YOUR INSTRUCTIONS: Every line in the records below between the one holding "estaba muy metida en mi" and the one holding "he hecho?' Hicimos", inclusive, is to be set down exactly; all other lines are to be left out.

Data items:

========================================

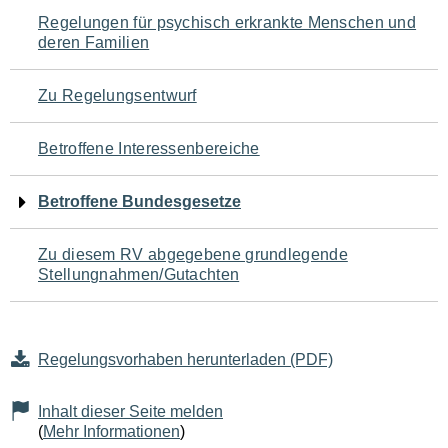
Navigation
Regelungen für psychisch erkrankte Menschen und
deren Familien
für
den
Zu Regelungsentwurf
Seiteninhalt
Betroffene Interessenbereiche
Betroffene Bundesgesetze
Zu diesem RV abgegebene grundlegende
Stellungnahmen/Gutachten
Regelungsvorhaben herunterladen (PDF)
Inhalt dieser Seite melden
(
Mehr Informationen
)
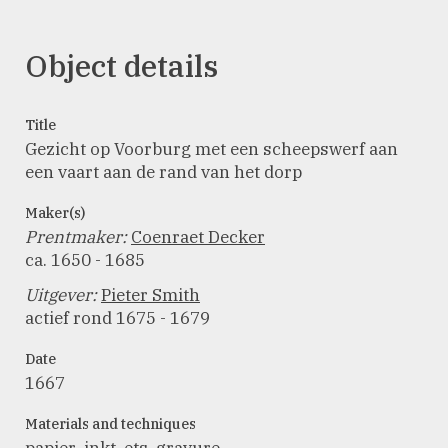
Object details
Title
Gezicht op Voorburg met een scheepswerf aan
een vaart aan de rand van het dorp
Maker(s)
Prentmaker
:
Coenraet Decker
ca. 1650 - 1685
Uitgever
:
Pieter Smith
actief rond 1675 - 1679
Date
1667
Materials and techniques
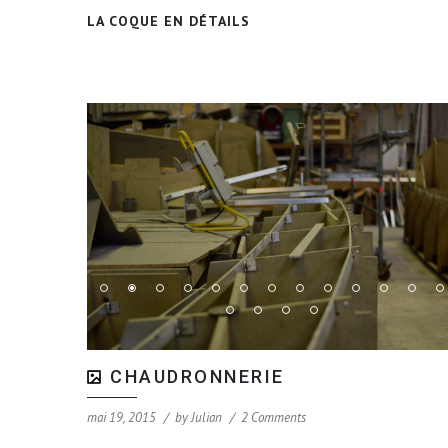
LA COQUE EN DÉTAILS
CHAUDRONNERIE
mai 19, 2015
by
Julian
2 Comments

========================================

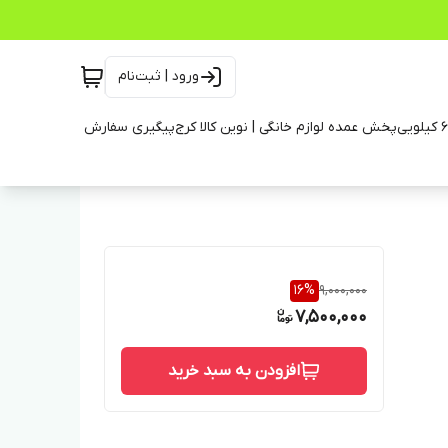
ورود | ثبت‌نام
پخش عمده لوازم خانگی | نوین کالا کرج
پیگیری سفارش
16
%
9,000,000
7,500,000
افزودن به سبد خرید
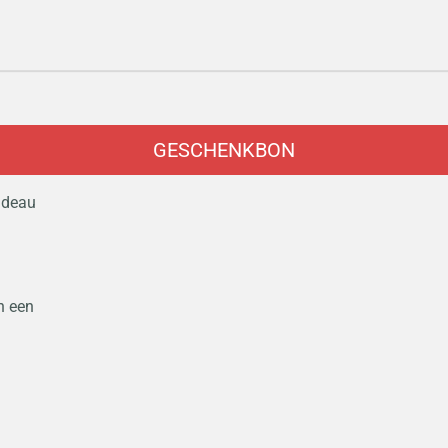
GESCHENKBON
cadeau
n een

========================================

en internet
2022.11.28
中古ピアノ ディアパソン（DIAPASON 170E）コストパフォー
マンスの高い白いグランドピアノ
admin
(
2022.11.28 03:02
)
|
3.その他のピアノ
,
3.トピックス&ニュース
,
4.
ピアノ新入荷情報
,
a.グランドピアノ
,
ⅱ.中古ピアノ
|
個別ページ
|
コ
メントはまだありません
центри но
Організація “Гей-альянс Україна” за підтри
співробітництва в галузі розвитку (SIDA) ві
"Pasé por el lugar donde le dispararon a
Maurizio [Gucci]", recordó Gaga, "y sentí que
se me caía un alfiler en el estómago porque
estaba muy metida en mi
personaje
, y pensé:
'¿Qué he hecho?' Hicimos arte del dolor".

========================================

ANSWER TO THE EXERCISE:
estaba muy metida en mi
personaje
, y pensé:
'¿Qué he hecho?' Hicimos arte del dolor".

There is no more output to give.